## What this task involves:
From the entries provided below, copy each line that contains the word "bicicleta".

[Entries taken from a collection]
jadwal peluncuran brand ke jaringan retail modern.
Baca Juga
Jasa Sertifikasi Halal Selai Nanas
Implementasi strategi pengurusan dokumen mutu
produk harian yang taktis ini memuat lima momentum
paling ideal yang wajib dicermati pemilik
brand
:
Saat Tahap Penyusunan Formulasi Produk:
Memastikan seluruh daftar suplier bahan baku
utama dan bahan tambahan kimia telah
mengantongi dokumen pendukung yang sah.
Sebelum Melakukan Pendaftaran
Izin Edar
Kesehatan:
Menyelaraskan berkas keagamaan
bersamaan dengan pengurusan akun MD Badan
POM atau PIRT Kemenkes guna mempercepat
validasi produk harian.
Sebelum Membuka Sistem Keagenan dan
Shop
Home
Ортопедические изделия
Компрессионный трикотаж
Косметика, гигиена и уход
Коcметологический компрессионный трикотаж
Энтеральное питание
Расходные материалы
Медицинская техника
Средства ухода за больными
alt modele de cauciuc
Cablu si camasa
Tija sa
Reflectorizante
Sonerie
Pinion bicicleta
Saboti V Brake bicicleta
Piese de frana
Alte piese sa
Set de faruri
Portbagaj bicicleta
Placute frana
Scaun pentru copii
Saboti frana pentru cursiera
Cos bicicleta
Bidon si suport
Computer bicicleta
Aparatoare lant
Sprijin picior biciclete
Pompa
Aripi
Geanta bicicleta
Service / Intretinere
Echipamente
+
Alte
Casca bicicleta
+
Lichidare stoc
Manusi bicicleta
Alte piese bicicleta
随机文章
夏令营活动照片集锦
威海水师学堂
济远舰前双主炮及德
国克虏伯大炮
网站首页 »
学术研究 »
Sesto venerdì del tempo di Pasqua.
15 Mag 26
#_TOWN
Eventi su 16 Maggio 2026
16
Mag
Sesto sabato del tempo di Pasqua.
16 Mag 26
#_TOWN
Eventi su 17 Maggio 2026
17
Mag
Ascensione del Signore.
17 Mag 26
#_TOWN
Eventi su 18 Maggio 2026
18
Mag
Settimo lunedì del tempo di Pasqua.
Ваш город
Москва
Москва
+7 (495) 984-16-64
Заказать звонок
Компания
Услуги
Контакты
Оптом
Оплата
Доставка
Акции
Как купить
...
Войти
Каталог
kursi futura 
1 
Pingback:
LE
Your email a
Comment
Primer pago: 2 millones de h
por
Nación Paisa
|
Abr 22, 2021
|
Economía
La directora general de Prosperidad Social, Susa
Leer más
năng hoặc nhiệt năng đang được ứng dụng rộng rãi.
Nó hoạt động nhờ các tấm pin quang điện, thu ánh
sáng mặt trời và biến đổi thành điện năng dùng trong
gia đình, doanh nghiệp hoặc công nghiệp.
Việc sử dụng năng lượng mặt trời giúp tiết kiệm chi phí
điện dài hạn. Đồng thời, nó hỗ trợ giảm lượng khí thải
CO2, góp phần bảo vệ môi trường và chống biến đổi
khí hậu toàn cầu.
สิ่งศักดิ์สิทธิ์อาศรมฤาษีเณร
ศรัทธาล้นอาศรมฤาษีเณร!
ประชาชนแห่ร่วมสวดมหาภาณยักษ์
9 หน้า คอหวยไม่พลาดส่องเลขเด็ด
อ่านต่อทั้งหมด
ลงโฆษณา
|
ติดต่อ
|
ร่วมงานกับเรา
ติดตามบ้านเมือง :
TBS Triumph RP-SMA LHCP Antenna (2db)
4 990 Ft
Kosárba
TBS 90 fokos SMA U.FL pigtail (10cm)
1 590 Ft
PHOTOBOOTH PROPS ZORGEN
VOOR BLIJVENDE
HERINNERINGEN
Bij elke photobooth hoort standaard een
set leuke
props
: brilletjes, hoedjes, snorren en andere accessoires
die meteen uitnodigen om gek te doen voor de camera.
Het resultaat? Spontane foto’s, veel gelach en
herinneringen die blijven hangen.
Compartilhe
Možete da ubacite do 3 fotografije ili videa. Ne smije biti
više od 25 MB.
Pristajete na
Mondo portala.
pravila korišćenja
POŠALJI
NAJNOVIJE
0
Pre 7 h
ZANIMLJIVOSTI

## Result for this exercise:
Pinion bicicleta
Saboti V Brake bicicleta
Portbagaj bicicleta
Cos bicicleta
Computer bicicleta
Geanta bicicleta
Casca bicicleta
Manusi bicicleta
Alte piese bicicleta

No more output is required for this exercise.